AUSTIN (Nexstar) — The state surprised CBD stores and convenience stores across Texas when it recently updated its Schedule 1 controlled substance guidelines to include the commonly sold hemp product, Delta 8.
But industry executives say the only communication the state has given the public so far is a brief wording update on their website.
Capital CBD American Shaman store owner Michael Sterling said nearly 35% of his store’s sales come from Delta 8 products.
“I have products generally in all forms, from gummies to some vape cartridges and tinctures,” Sterling said, “A lot of people use it for sleeping. A lot of people use it for pain relief.
It has grown in popularity over the past three years.
“You’ll find it in just about any CBD store, smokehouse, and even on the shelves of many convenience stores now,” explained Zachary Maxwell of Texas Hemp Growers.
At the federal level, it is legal. It is less potent than Delta 9, the THC component of marijuana.
Current law gives the state health commissioner the power to overrule federal drug regulations. In May, DSHS Associate Commissioner Stephen Pahl told a committee hearing that the state was pushing to add it to its list of Schedule 1 substances because it can be synthetically enhanced.
“Because there are other compounds, or deltas or isomers, of THC that have pharmacological or psychoactive properties, the health commissioner has chosen to oppose these schedules,” Pahl told a hearing. of the Senate committee.
Sterling said he was blindsided by the latest status update this month.
“Something could have been communicated along the lines, so we have an idea,” he said.
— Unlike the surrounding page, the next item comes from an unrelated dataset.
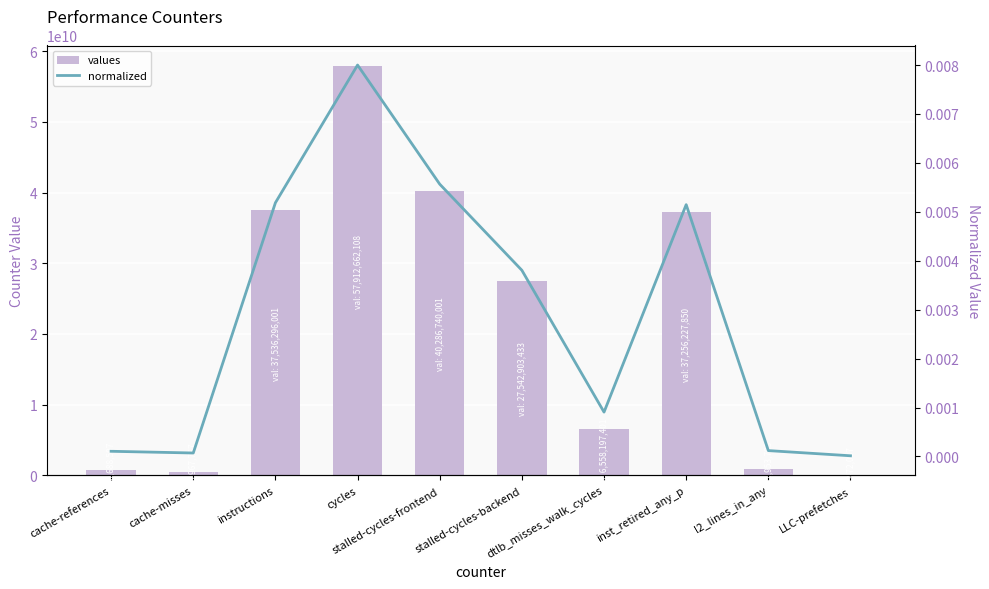

Which label corresponds to the largest value in the chart?

cycles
Sterling said the state needs to raise awareness and regulate Delta 8 products rather than ban them.
“We need to make sure whoever’s selling is educating the customer and it’s not in all, you know, convenience stores or any store that only has a license to sell product,” Sterling said.
Maxwell agrees that regulation is needed.
“The state should be more concerned with making sure these products are made responsibly, instead of pushing them into the black market,” Maxwell explained.
Currently, law enforcement officials would be responsible for testing the drug and charging anyone caught with Delta 8.
Maxwell said he already knew Texans had been arrested for it.
“I have it on good authority from a leading attorney in this state that there have been more than six arrests in the past 90 days. And in all cases they face charges of criminal possession. “, did he declare.
DSHS did not respond to Nexstar Media’s email or phone requests for comment on the recent update, or how the agency would investigate cases in the future, if at all.